Dieses Bild bewegte die Schweiz: Die Grüne Irène Kälin sass in der Herbstsession 2018 mit Kind im Nationalrat und setzte sich für eine Stellvertreterlösung in den Parlamenten von Bund, Kantonen und Gemeinden ein. Sie blieb ohne Erfolg – so wie beispielsweise auch FDP-Politikerin Doris Fiala. Die Forderung nach einem Ersatz für Parlamentarierinnen, die kürzlich Mutter geworden sind, oder Parlamentarier, die aufgrund eines Unfalls nicht an den Ratssitzungen teilnehmen können, hat auf nationaler Ebene einen schweren Stand.
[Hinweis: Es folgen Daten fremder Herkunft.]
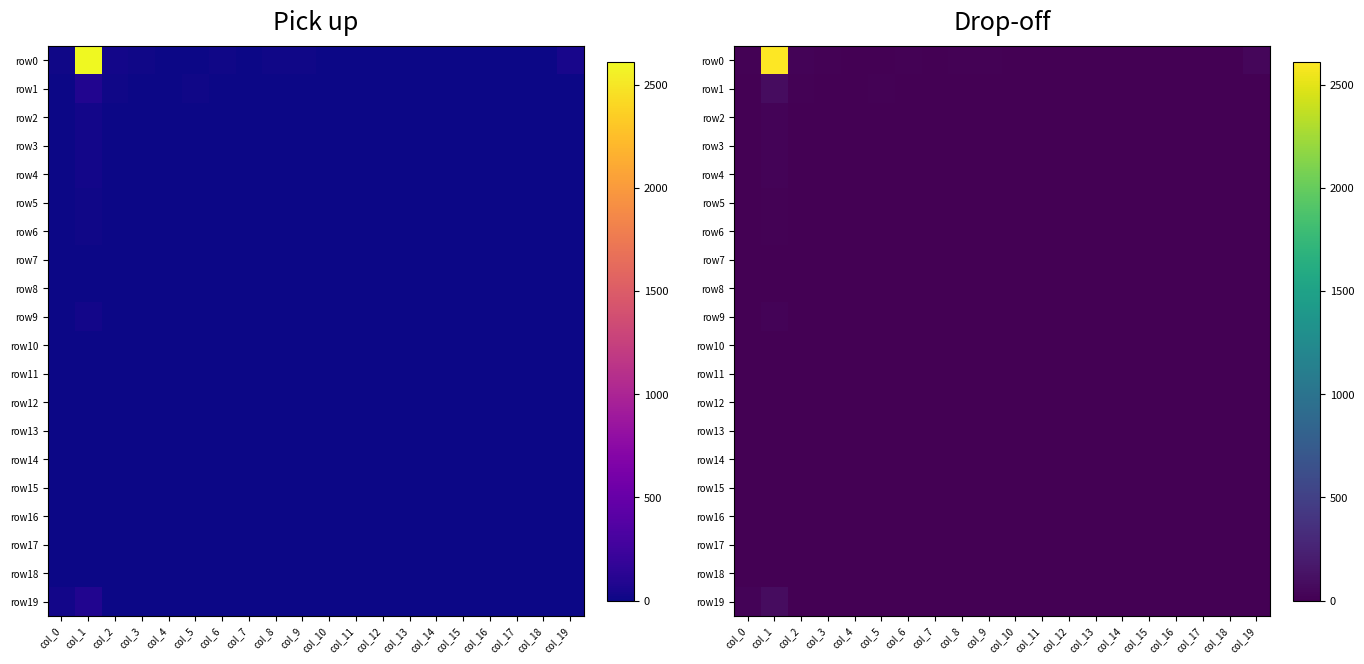

True or false: row2 has a value of 2 at col_19.

True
Nur: Eine Unbekannte ist die Stellvertreterlösung in der Schweiz nicht. In den Kantonen Wallis und Graubünden existiert sie bereits seit über 100 Jahren und auch in den Kantonen Genf, Jura und Neuenburg können sich Politikerinnen oder Politiker für eine bestimmte Zeit ersetzen lassen. Im Aargau wird die Regelung aktuell ausgearbeitet und auch in den Kantonen Zug, Baselland oder Luzern sind Anträge hängig. Nun hat mit dem Kanton Zürich auch der bevölkerungsstärkste Schweizer Kanton eine solche Stellvertreterlösung auf den Weg gebracht.
Schwangerschaft: Gefahr für die politische Karriere
Das Kantonsparlament hat am Montag einen Vorstoss von SP, Grünen, AL und GLP vorläufig unterstützt, der Regierung und Kantonsratskommission zum Handeln auffordert. Demnach soll es Politikerinnen oder Politikern in den Parlamenten künftig möglich sein, sich während einer gewissen Zeit vertreten zu lassen. Dies etwa nach der Geburt eines Kindes oder nach Unfällen – aber auch, wenn ein Erscheinen im Rat aus beruflichen oder schulischen Gründen nicht möglich ist. Ersatzmann oder -frau wäre jeweils der erste Nicht-Gewählte auf der Parteiliste.
Ersatzfrauen und -männer seien heute ein wichtiges Instrument, um politisches Engagement und Familie unter einen Hut zu bringen, sagte Sonja Gehrig von den Grünliberalen im Rat. Besteht diese Möglichkeit nicht, kann dies eine politische Karriere gefährden und die Kontinuität des Parlamentsbetriebs stören.
Dies untermauern Zahlen aus dem Zürcher Stadtparlament. Seit Beginn der Legislatur im Jahr 2018 ist dort rund jedes vierte Ratsmitglied wieder aus dem Gemeinderat zurückgetreten. Ein weiterer Vorteil des Stellvertretersystems sei daher auch, dass es in den Parteien für politischen Nachwuchs sorge, ergänzte Sibylle Marti von der SP.
Stimmenübertragung blieb chancenlos
Gespalten zeigten sich die Grünen – obwohl sie zu den Unterzeichnern des Vorstosses gehörten. Auch wenn die Stellvertreterregelung sicher positiv sei bezüglich Familien-Vereinbarkeit und Nachwuchsförderung, stelle sie auch eine Gefahr für die politische Karriere der Frau dar. Weil vor allem Frauen einen Ersatz in Anspruch nehmen müssten, etwa aufgrund einer Mutterschaft, werde es für Parteien unattraktiver, sie auf den Wahllisten in vordere Positionen zu hieven. Die bürgerlichen Parteien und die Mitte kritisierten zudem, dass eine solche Regelung zu Unklarheiten führe und nicht nötig sei. Einen Ersatz brauche es höchstens in Einzelfällen.
Am Schluss sitzt lediglich noch eine Person pro Fraktion da und stimmt für alle ab.
Trotz Kritik: Der Rat unterstützte das Begehren vorläufig, verwarf gleichzeitig aber einen ähnlichen Vorschlag der FDP. Die Partei wollte, dass ein Ratsmitglied seine Stimme auf ein anderes Ratsmitglied übertragen kann. Einzelne Politiker erhielten so zu viel Gewicht. Am Schluss sitze lediglich noch eine Person pro Fraktion da und stimme für alle ab, sagte Florian Heer von den Grünen. «Die physische Anwesenheit der Ratsmitglieder ist kein Selbstzweck, sondern dient der Legitimation von Entscheiden.»